FM: Are you planning to watch the figure skating events while you’re in Sochi?
SB: There’s a raffle for athletes to try to get tickets to other events. If I can get tickets, that would be my favorite thing to watch. I’ll cross my fingers.
FM: You beat out the number one luger from last year’s World Cup season to get your spot at the Olympics. What’s it like to compete on that level against people who are on your own team?
SB: This season I went into it with a pretty solid mindset of what I was going to do. Because if I was worried about other people … you know, you can get caught up in that so easily and then not be worrying about yourself. So I was just telling myself what I needed to do. I needed to get two top nine finishes, and I wasn’t really concerned about other people. I knew that if I performed my best, then it would all work out.
FM: Do you get nervous before big races?
SB: I used to have horrible nerves and anxiety. I’ve been able to overcome that a lot this season. I kind of had to. But previously, I would get really nervous before a race. I would almost feel sick sometimes because I was so nervous. This season has been a really good experience for me to grow and overcome that and learn how to do a race more easily.
FM: Does being an Olympic athlete feel like being a rock star?
SB: As much as I’d like to think of myself as a rock star [laughs]. It’s definitely been life changing so far, and I haven’t even made it to the games yet. But I do have a funny story about that. I was in Park City, UT, when I found out I made the team. My brother was home, and I got a text from him that said, “The people of Arby’s say congratulations.” I asked him what he was talking about and he goes, “I was just trying to order some curly fries and some lady told me congratulations to you. I have no idea who she was.” I just thought that was so funny – she was just this random lady. I live in a small town, and he and I look similar. I guess she just recognized him.
FM: Did you feel overwhelmed by all the buzz around you when you were home over the holidays?
SB: It was fun, and it was incredibly emotional. I didn’t think it would be that emotional – going home and seeing some of the people who have supported and encouraged me for so long, and being able to thank them.

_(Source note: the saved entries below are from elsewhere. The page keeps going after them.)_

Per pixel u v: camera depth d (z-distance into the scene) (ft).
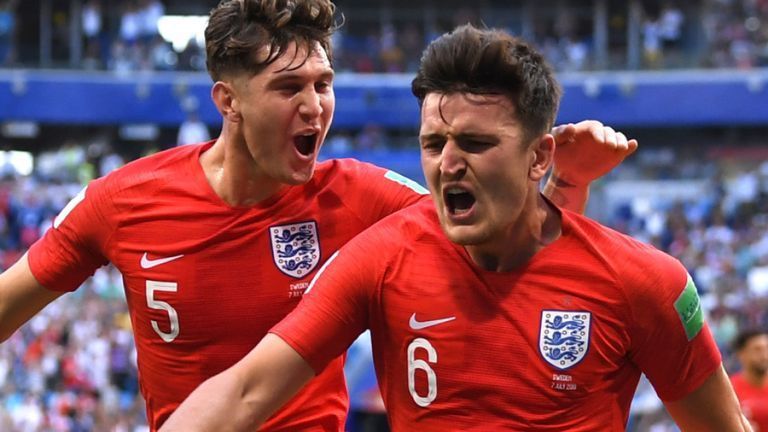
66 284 11.02
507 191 7.84
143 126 90.94
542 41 96.68
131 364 50.62
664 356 8.32
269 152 9.95
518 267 8.25
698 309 8.33
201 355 10.50
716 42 93.35
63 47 90.07
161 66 88.79
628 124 90.53
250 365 8.16
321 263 10.41
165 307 10.46
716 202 78.59
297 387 8.34
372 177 10.59
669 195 81.66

It was an emotional but fun few days.
FM: What do you like to do when you’re not luging?
SB: I like to read, which is kind of boring. People usually expect me to say I like to go mountain biking or something. But I like to read. I like to ski when I’m home, if I have time. I like to hang out with friends.
FM: Do you have a favorite book to recommend?
SB: The Fault in Our Stars by John Green. And they’re coming out with a movie.
FM: Hopefully it won’t be a disappointment like so many other books that get turned into movies.
SB: I know!
FM: Do you have a favorite place you’ve visited so far in your travels?
SB: I really love Igls, Austria. It’s one of favorite places, if not my favorite place. It’s just so scenic there – the mountains are amazing, and the people are friendly. It’s hard not to love it.
FM: Do you have specific goals for the Olympics?
SB: I would like to get a top 10 finish. I’d be really happy with that.